:: Exercise goal ::
The records that follow are to be copied word for word. Pictures should be omitted.

[Dataset content Boundary: Start]

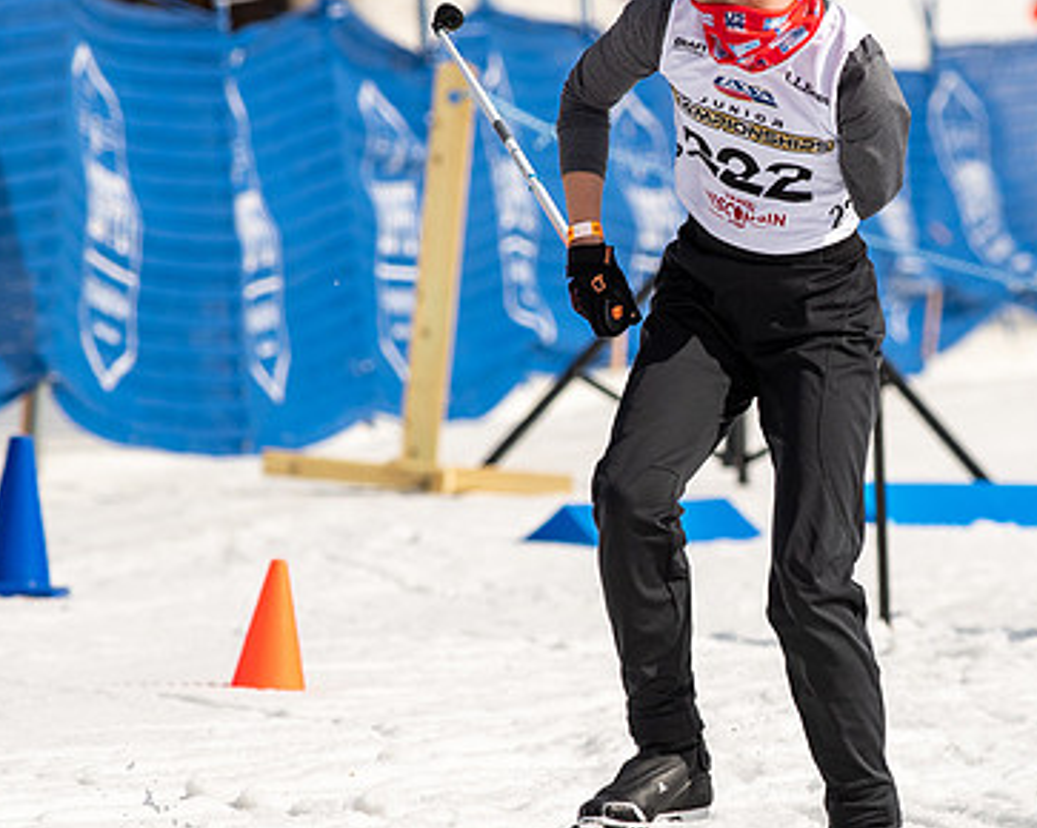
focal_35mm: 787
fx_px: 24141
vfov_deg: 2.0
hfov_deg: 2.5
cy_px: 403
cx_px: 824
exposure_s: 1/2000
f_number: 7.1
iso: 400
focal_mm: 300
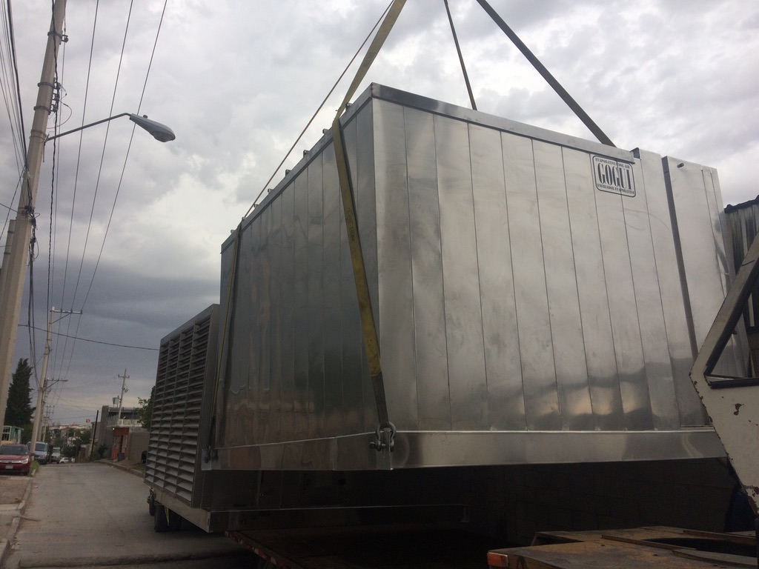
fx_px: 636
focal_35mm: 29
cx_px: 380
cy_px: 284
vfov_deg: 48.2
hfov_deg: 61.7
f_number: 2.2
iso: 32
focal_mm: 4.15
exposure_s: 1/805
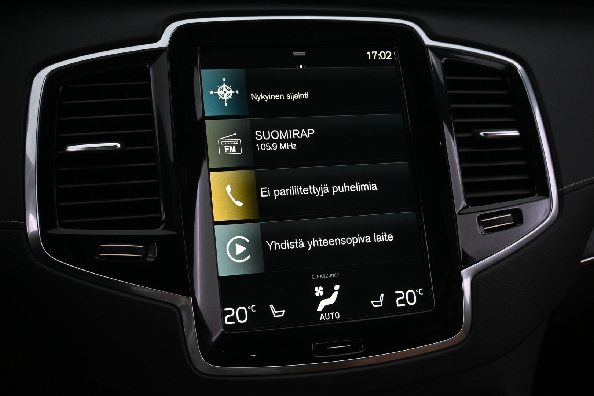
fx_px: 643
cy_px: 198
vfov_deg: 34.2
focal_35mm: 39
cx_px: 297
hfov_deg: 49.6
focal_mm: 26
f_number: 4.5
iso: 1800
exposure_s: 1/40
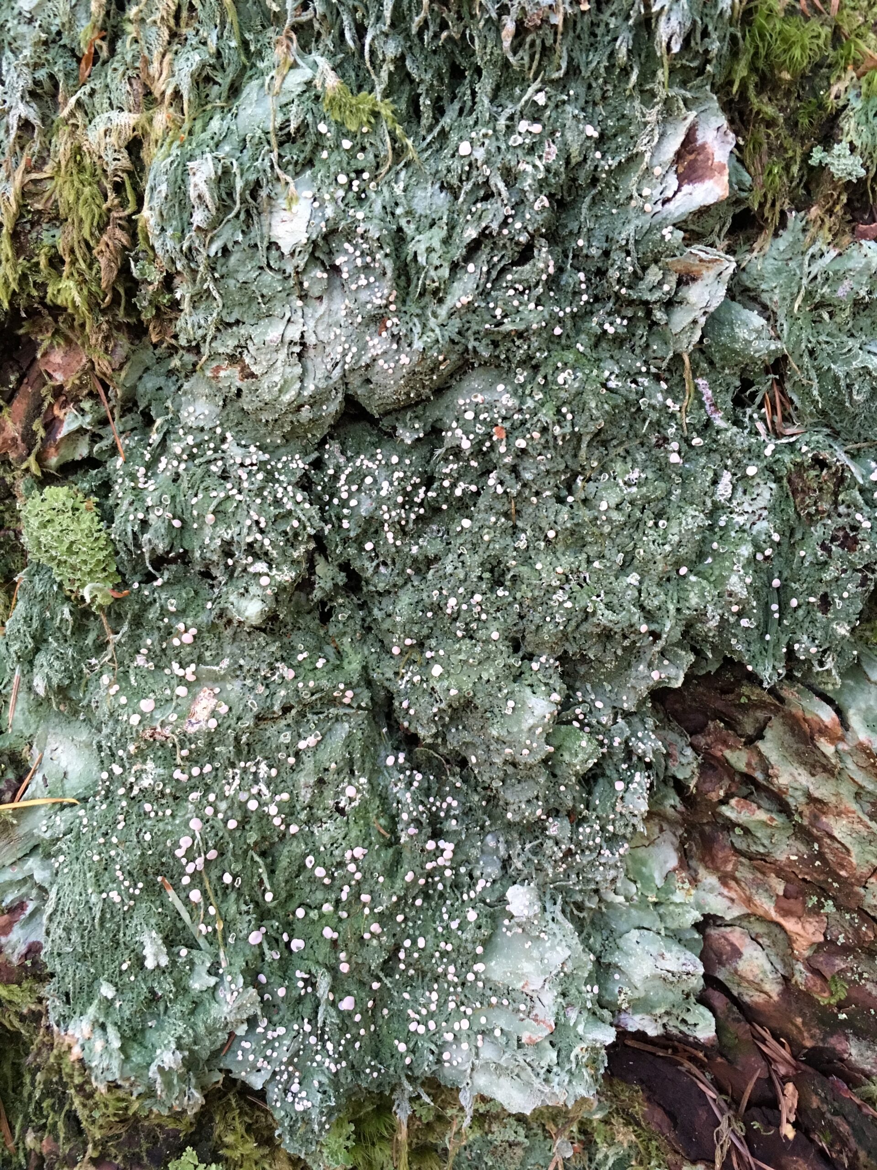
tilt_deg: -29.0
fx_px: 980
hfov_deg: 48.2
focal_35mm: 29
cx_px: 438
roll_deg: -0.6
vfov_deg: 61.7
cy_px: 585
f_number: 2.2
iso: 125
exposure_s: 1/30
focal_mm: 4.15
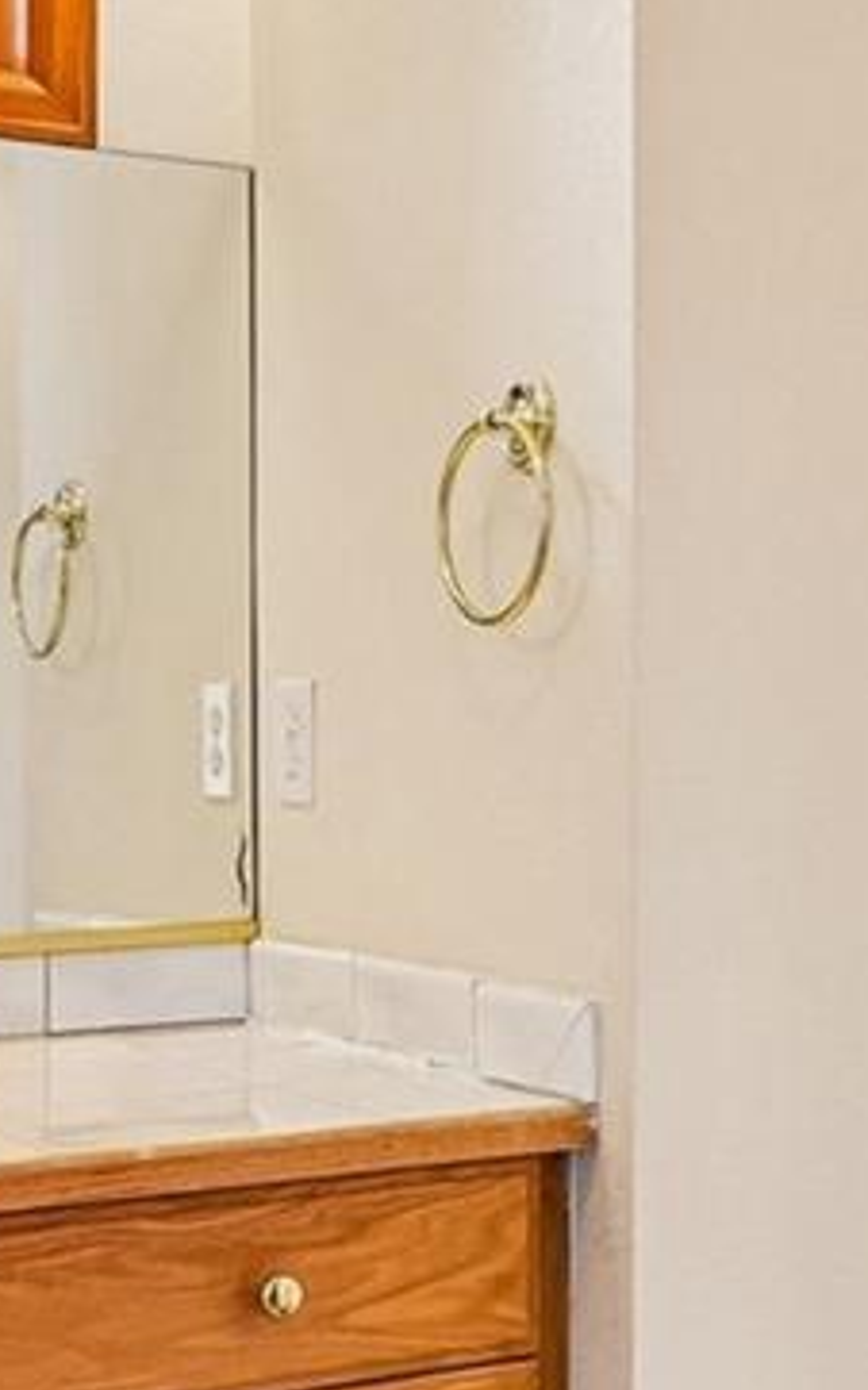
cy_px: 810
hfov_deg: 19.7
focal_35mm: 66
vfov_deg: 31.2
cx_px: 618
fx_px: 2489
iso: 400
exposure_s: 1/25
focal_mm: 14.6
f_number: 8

[Dataset content Boundary: End]

:: Your solution ::
focal_35mm: 787
fx_px: 24141
vfov_deg: 2.0
hfov_deg: 2.5
cy_px: 403
cx_px: 824
exposure_s: 1/2000
f_number: 7.1
iso: 400
focal_mm: 300
fx_px: 636
focal_35mm: 29
cx_px: 380
cy_px: 284
vfov_deg: 48.2
hfov_deg: 61.7
f_number: 2.2
iso: 32
focal_mm: 4.15
exposure_s: 1/805
fx_px: 643
cy_px: 198
vfov_deg: 34.2
focal_35mm: 39
cx_px: 297
hfov_deg: 49.6
focal_mm: 26
f_number: 4.5
iso: 1800
exposure_s: 1/40
tilt_deg: -29.0
fx_px: 980
hfov_deg: 48.2
focal_35mm: 29
cx_px: 438
roll_deg: -0.6
vfov_deg: 61.7
cy_px: 585
f_number: 2.2
iso: 125
exposure_s: 1/30
focal_mm: 4.15
cy_px: 810
hfov_deg: 19.7
focal_35mm: 66
vfov_deg: 31.2
cx_px: 618
fx_px: 2489
iso: 400
exposure_s: 1/25
focal_mm: 14.6
f_number: 8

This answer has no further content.